Перед рассветом часовые вдруг заметили несколько байдар, бесшумно приближавшихся к кораблю. Вызванные на палубу Хвостов и Резанов настороженно вглядывались в подходящие лодки… ожидая неминуемой индейской атаки. Их сомнения, однако, рассеялись, когда они увидели на байдарках своих русских промышленных и алеутов… но как они выглядели! Это были полуживые скелеты.
И как же были обрадованы приехавшие, когда, поднявшись на палубу, узнали, что трюмы корабля полны продуктами. Это было чудесное спасение в самый последний момент, потому что вся колония находилась на грани гибели от голода. Возвращение «Юноны» спасло жизнь всем оставшимся жителям Новоархангельска.
Немедленно был поднят якорь «Юноны», и байдарки отбуксировали корабль на место его стоянки в порту.

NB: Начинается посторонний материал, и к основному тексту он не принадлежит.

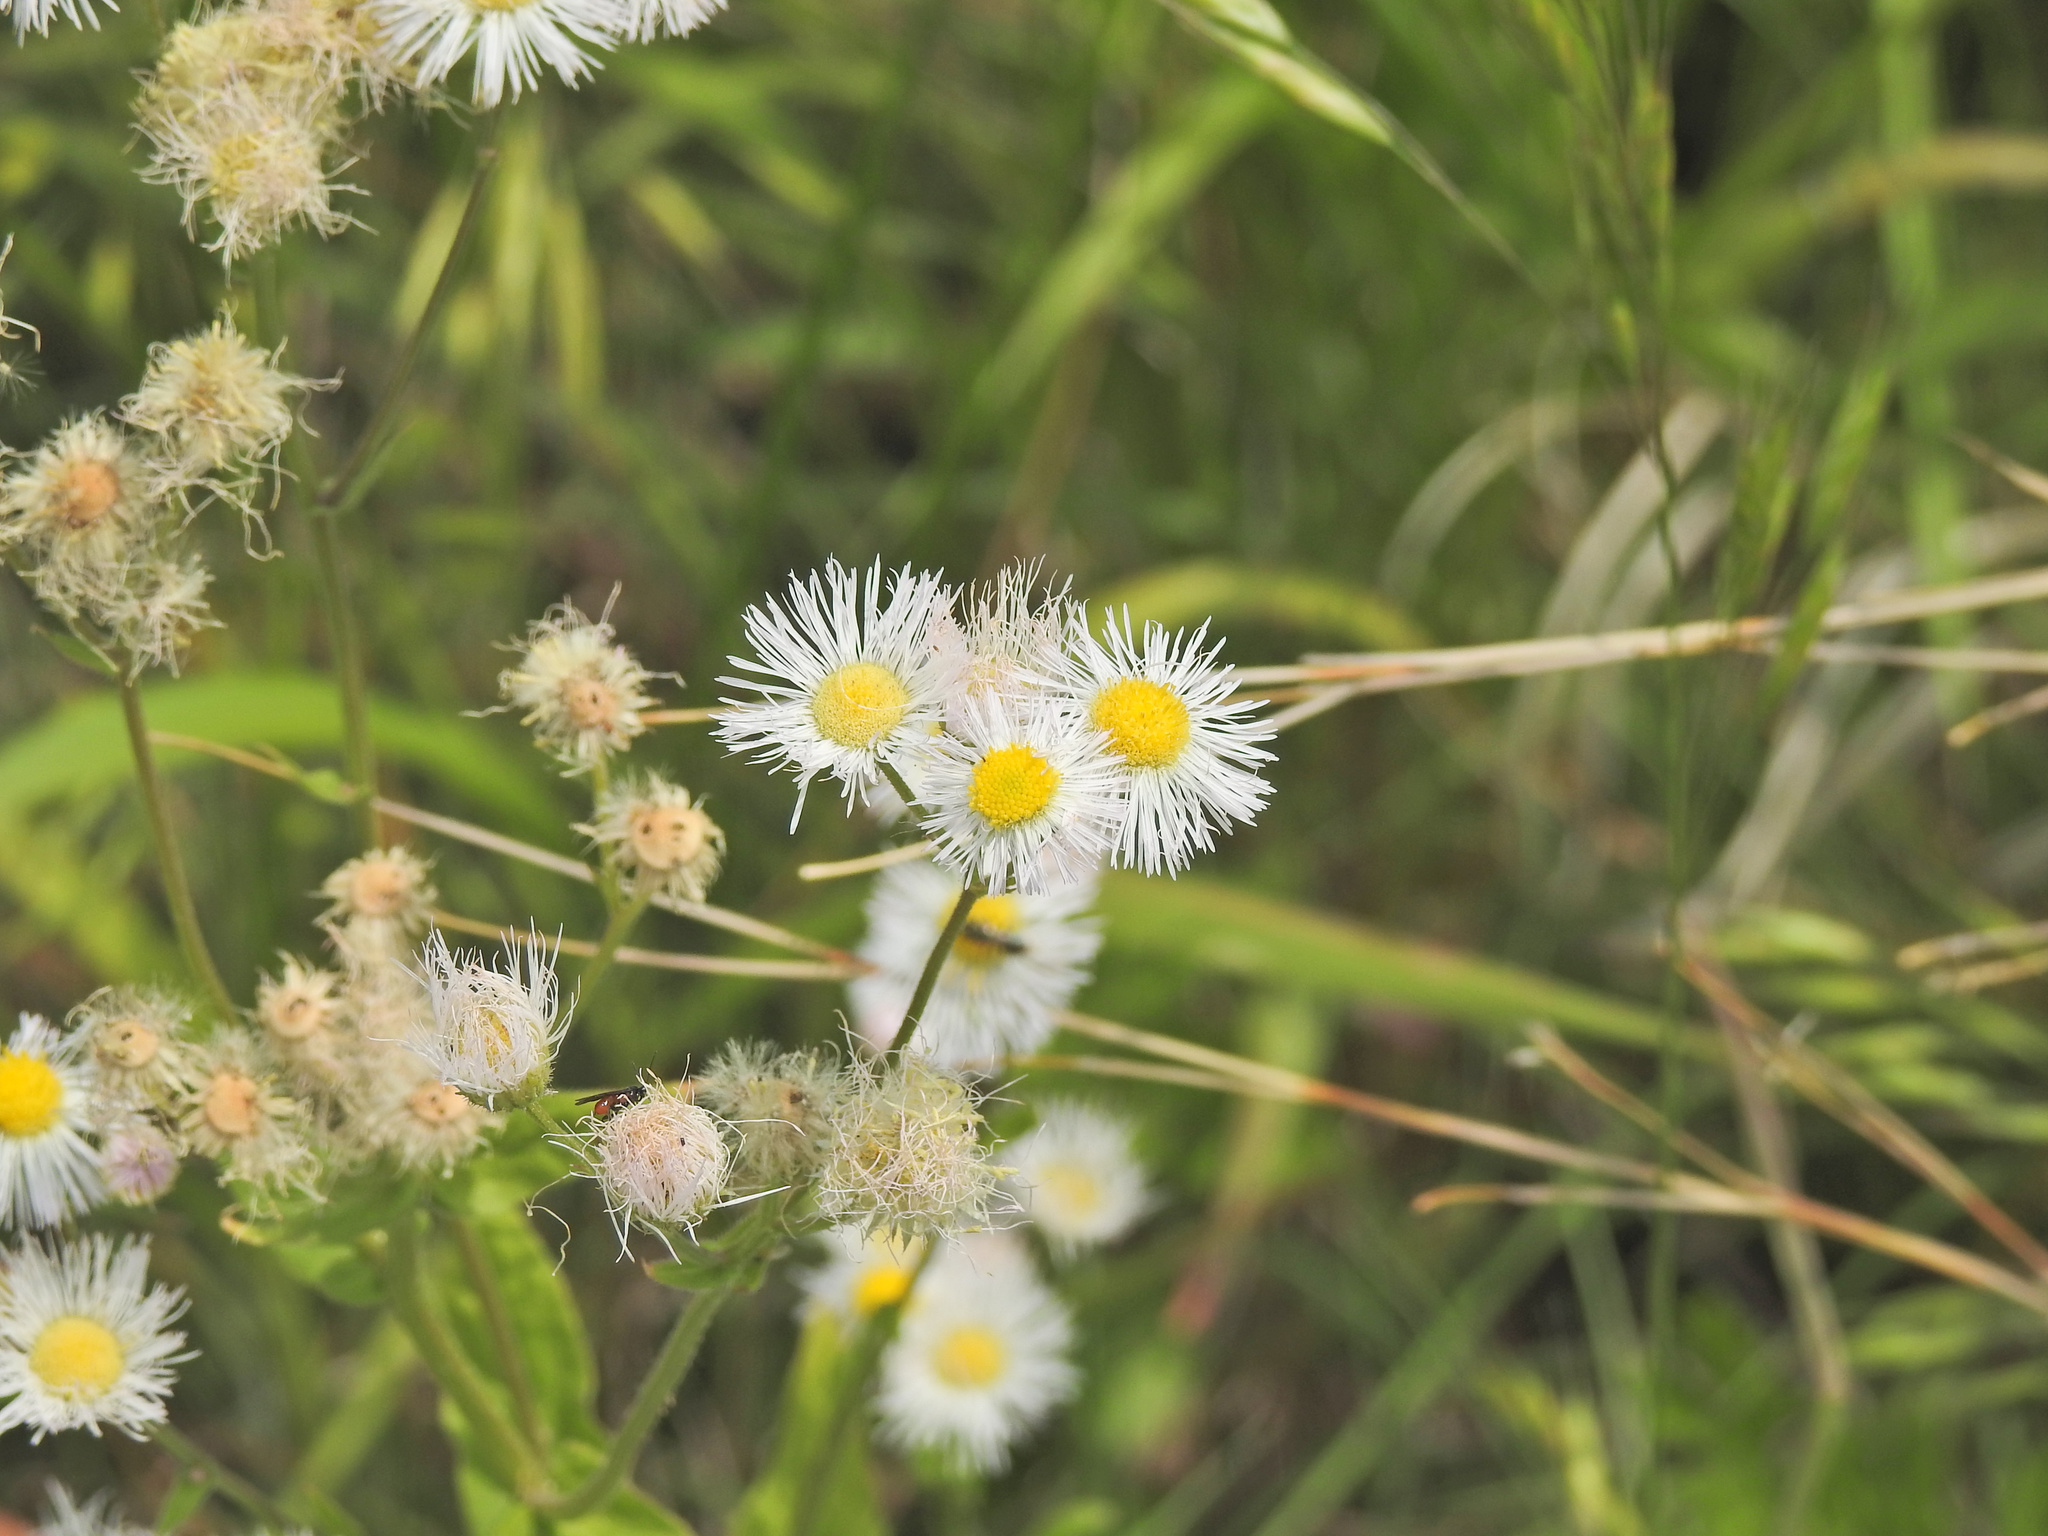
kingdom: Plantae
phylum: Tracheophyta
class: Magnoliopsida
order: Asterales
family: Asteraceae
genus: Erigeron
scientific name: Erigeron philadelphicus
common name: Robin's-plantain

Подходя к крепости, «Юнона» опять произвела надлежащий салют в семь пушечных выстрелов, на которые после некоторого ожидания крепость, как бы нехотя, ответила редкими выстрелами — их было тоже семь.
Невозможно описать чувства Резанова, офицеров, доктора Лангсдорфа и сытой команды корабля, когда, сойдя на берег, они увидели жителей — беззубых, тощих… Люди едва стояли на ногах. Казалось, смерть подстерегала их за углом! Страшен был вид Баранова, выглядевшего не лучше других. Правитель тем не менее вышел из крепости и приветствовал камергера, встретив его на полпути к пристани.
— Как ужасно выглядят люди, Александр Андреевич…, — тихо заметил Резанов, — но мы привезли продуктов, много провизии, люди быстро поправятся!.. Наша экспедиция была успешной, даже успешнее, чем мы могли мечтать.
Баранов скептически посмотрел на него и сначала ничего не сказал, но потом, когда узнал, что «Юнона» привезла более четырех тысяч пудов провизии, глаза его засверкали, и он повеселел:
— Вот это хорошо!.. Пришли вы в последнюю минуту, когда мы потеряли надежду на спасение… Чудо… истинное чудо спасения…
Баранов провел гостя в свои «покои», где они долго беседовали, как о том, что произошло в Калифорнии, так и о жизни в Новоархангельске и на Кадьяке. Узнал Резанов, что за время его отсутствия цинга косила людей налево и направо. Умерли семнадцать промышленных, не считая нескольких десятков алеутов… Мало того, еще шестьдесят русских лежали без движения на койках, ожидая неминуемой смерти. Только в конце марта в море появилась сельдь, которая поддержала силы людей настолько, что теперь оставалось только шесть тяжелобольных.